LAMPEDUSA (AGRIGENTO) – Il corpo galleggia nell’acqua, le braccia larghe, le gambe innaturalmente piegate. Sembra un manichino rotto, dall’alto, ma basta zoomare l’immagine con i teleobiettivi dell’elicottero per capire che è un uomo. O forse soltanto un ragazzo. Ce ne sono tanti li’ intorno. “Una scena mai vista”.
L’Ab 212 della Marina militare imbarcato sul pattugliatore Vega è stato il primo, stamani, a giungere sul luogo della tragedia di Lampedusa. “In mare c’erano molti naufraghi, una estesa chiazza di liquido, forse carburante, e nessun segno dell’imbarcazione”, racconta all’ANSA il tenente di vascello Giovanni Urro, comandante della nave militare, che si trovava a circa 25 miglia di distanza. “Oggi, alle prime luci dell’alba, siamo stati contattati dalla Capitaneria di porto di Palermo, l’ente che coordina le attività di ricerca e soccorso nell’area. Ci hanno chiesto l’intervento dell’elicottero: era stato segnalato un naufragio ed occorreva avere un quadro chiaro della situazione”. Ed il quadro, purtroppo, è stato subito chiarissimo.

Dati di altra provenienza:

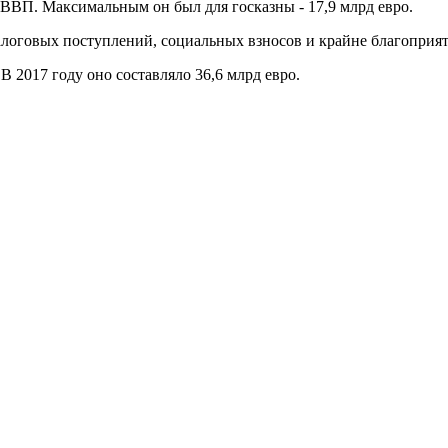
а ВВП. Максимальным он был для госказны - 17,9 млрд евро.
логовых поступлений, социальных взносов и крайне благоприят
В 2017 году оно составляло 36,6 млрд евро.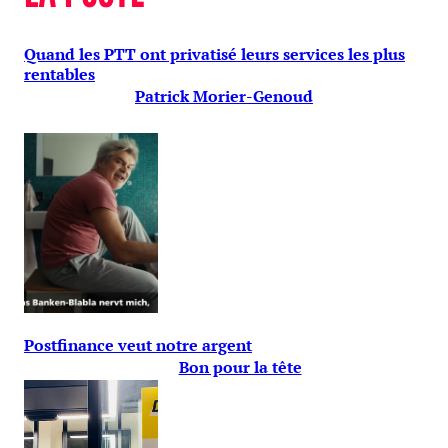
Quand les PTT ont privatisé leurs services les plus
rentables
Patrick Morier-Genoud
Postfinance veut notre argent
Bon pour la tête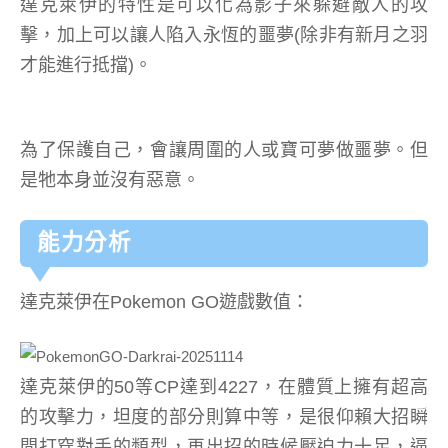
達克萊伊的特性是可以化為影子來躲避敵人的攻
擊，加上可以讓人陷入永恆的噩夢(除非有新月之羽
才能進行抵擋)。
為了保護自己，會讓周圍的人或寶可夢做噩夢。但
是牠本身並沒有惡意。
能力分析
達克萊伊在Pokemon GO遊戲數值：
達克萊伊的50等CP達到4227，在體質上擁有超高
的攻擊力，坦度的部分則算中等，是很仰賴大招瞬
間打穿對手的類型，再出招的時候壓迫力十足，逼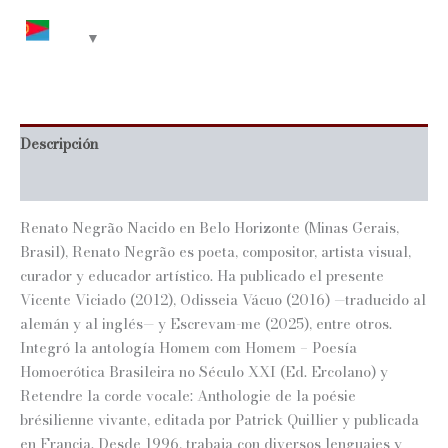
Descripción
Información adicional
Renato Negrão Nacido en Belo Horizonte (Minas Gerais,
Brasil), Renato Negrão es poeta, compositor, artista visual,
curador y educador artístico. Ha publicado el presente
Vicente Viciado (2012), Odisseia Vácuo (2016) —traducido al
alemán y al inglés— y Escrevam-me (2025), entre otros.
Integró la antología Homem com Homem – Poesía
Homoerótica Brasileira no Século XXI (Ed. Ercolano) y
Retendre la corde vocale: Anthologie de la poésie
brésilienne vivante, editada por Patrick Quillier y publicada
en Francia. Desde 1996, trabaja con diversos lenguajes y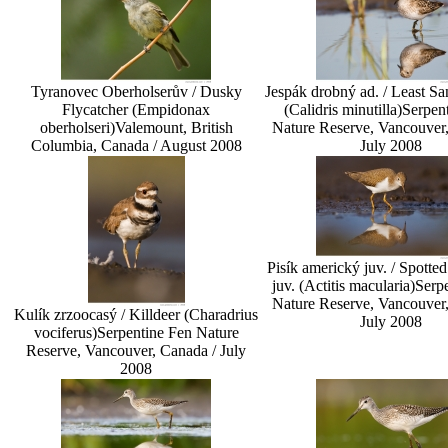
Tyranovec Oberholserův / Dusky
Jespák drobný ad. / Least Sa
Flycatcher (Empidonax
(Calidris minutilla)
Serpen
oberholseri)
Valemount, British
Nature Reserve, Vancouver
Columbia, Canada / August 2008
July 2008
Pisík americký juv. / Spotte
juv. (Actitis macularia)
Serp
Nature Reserve, Vancouver
Kulík zrzoocasý / Killdeer (Charadrius
July 2008
vociferus)
Serpentine Fen Nature
Reserve, Vancouver, Canada / July
2008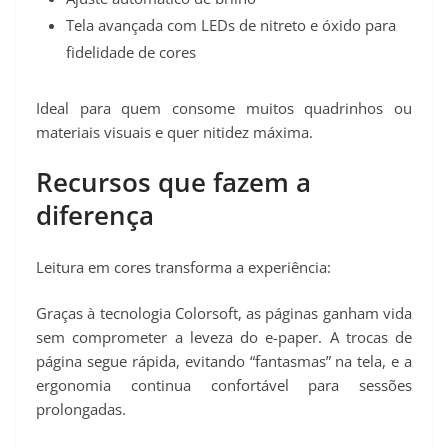
Tela avançada com LEDs de nitreto e óxido para
fidelidade de cores
Ideal para quem consome muitos quadrinhos ou
materiais visuais e quer nitidez máxima.
Recursos que fazem a
diferença
Leitura em cores transforma a experiência:
Graças à tecnologia Colorsoft, as páginas ganham vida
sem comprometer a leveza do e-paper. A trocas de
página segue rápida, evitando “fantasmas” na tela, e a
ergonomia continua confortável para sessões
prolongadas.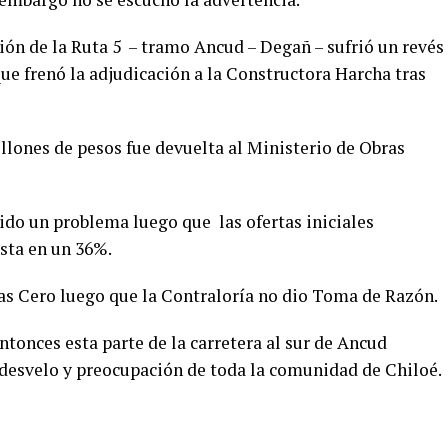
ión de la Ruta 5 – tramo Ancud – Degañ – sufrió un revés
que frenó la adjudicación a la Constructora Harcha tras
illones de pesos fue devuelta al Ministerio de Obras
do un problema luego que las ofertas iniciales
sta en un 36%.
as Cero luego que la Contraloría no dio Toma de Razón.
ntonces esta parte de la carretera al sur de Ancud
desvelo y preocupación de toda la comunidad de Chiloé.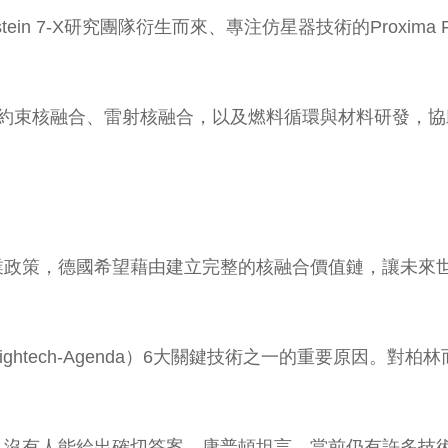
 7-X研究團隊衍生而來、專注仿星器技術的Proxima Fus
磁約束核融合、雷射核融合，以及燃料循環與材料研發，
業政策，德國希望藉由建立完整的核融合價值鏈，讓未來
htech-Agenda）6大關鍵技術之一的重要原因。
，沒有人能給出確切答案。康普頓坦言，當前仍有許多技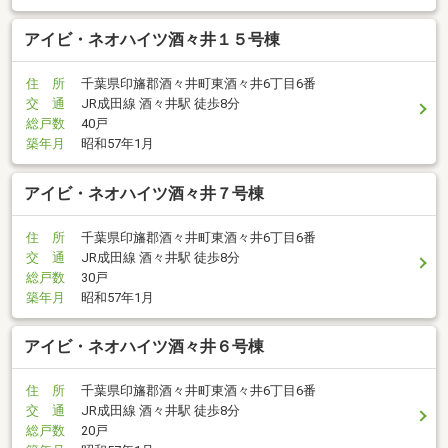
アイビ・ネオハイツ酒々井１５号棟
住 所
千葉県印旛郡酒々井町東酒々井6丁目6番
交 通
JR成田線 酒々井駅 徒歩8分
総戸数
40戸
築年月
昭和57年1月
アイビ・ネオハイツ酒々井７号棟
住 所
千葉県印旛郡酒々井町東酒々井6丁目6番
交 通
JR成田線 酒々井駅 徒歩8分
総戸数
30戸
築年月
昭和57年1月
アイビ・ネオハイツ酒々井６号棟
住 所
千葉県印旛郡酒々井町東酒々井6丁目6番
交 通
JR成田線 酒々井駅 徒歩8分
総戸数
20戸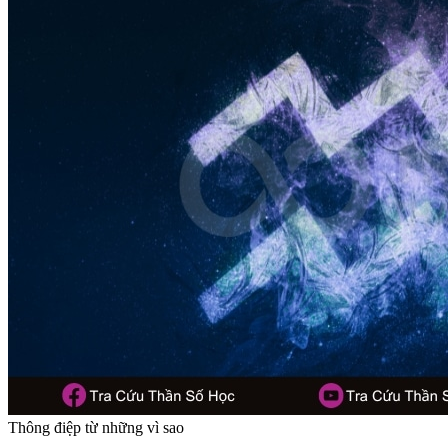
Thông điệp từ những vì sao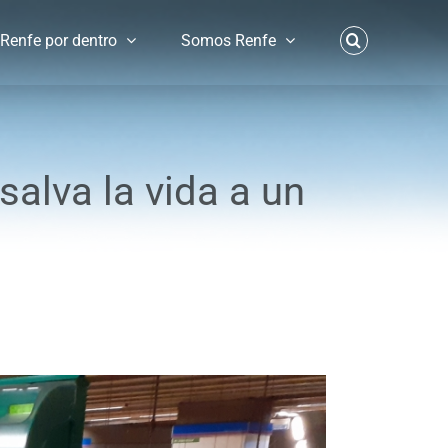
Renfe por dentro
Somos Renfe
salva la vida a un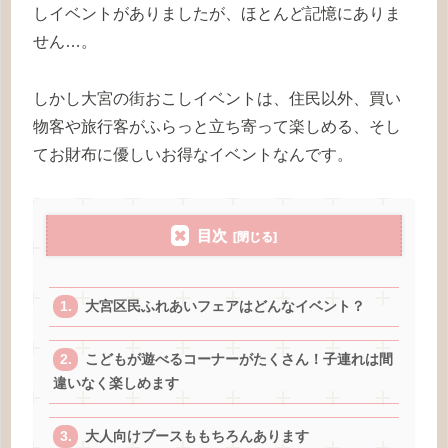
しイベントがありましたが、ほとんど記憶にありま
せん…。
しかし大宮の街おこしイベントは、住民以外、買い
物客や旅行客がふらっと立ち寄って楽しめる、そし
てお財布に優しいお得なイベントなんです。
目次
大宮区民ふれあいフェアはどんなイベント？
こどもが遊べるコーナーがたくさん！子連れは間
違いなく楽しめます
大人向けブースももちろんあります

“Il barcone – prosegue Urro – è affondato a circa mezzo miglio a sud dell’isola dei Conigli. Il pilota dell’elicottero, appena localizzate le persone in mare, ha cominciato a coordinare l’azione dei vari mezzi di soccorso, fornendo indicazioni precise sulla posizione dei naufraghi disseminati su un fronte ampio, di circa 500-600 metri”. In quell’area i soccorritori sono arrivati immediatamente. Centocinquantacinque i naufraghi tratti in salvo, e si teme che non ci siano più speranze di trovarne altri vivi. I superstiti vengono portati con le motovedette della Guardia costiera, della Gdf, dei Vigili del fuoco e dei Carabinieri sul molo Favarolo, dove vengono composti anche i corpi dei loro compagni morti: la faccia sembra ancora più stralunata, avvolti come sono in quelle coperte isotermiche lucide che sembrano di carta stagnola.
Sono sfiniti e i soccorritori li aiutano a scendere. Qualcuno li abbraccia, piangendo. C’è pianto e rabbia, sul molo Favarolo. “Non sappiamo più dove mettere i morti e i vivi. E’ un orrore”, dice il sindaco Giusi Nicolini, tra le lacrime, mentre vede arrivare e partire le motovedette cariche di cadaveri. “E’ una mattanza, una mattanza che bisogna fermare”, urla don Stefano Nastasi, il prete che invitò papa Francesco a Lampedusa, anche lui – come tutti – sul molo. “In tanti anni di lavoro non ho mai visto niente di simile”, ammette il responsabile del Poliambulatorio di Lampedusa, Pietro Bartolo, che pure è stato testimone di innumerevoli “viaggi della speranza” finiti in malora e che ha passato tutto il giorno a curare i superstiti. Sulla banchina del porto ci sono ambulanze, medici, infermieri: una task force coordinata dal commissario dell’Asp di Palermo, Antonio Candela, efficiente quanto, purtroppo, inutile. “Non ci servono ambulanze – allarga le braccia Bartolo – ma carri funebri”. Degli abitanti di Lampedusa, tutti quelli che possono cercano di dare una mano. Anche chi era in mare l’ha fatto. Come quei pescatori che, appena viste le fiamme che si levavano dal barcone, sono accorsi per primi sul posto. “Abbiamo tirato su 18 persone vive e 2 morti. Poi abbiamo visto arrivare le motovedette”, dice Francesco Colapinto, 24 anni, che era a bordo del peschereccio Angela C. ed ha ancora l’orrore stampato sul volto.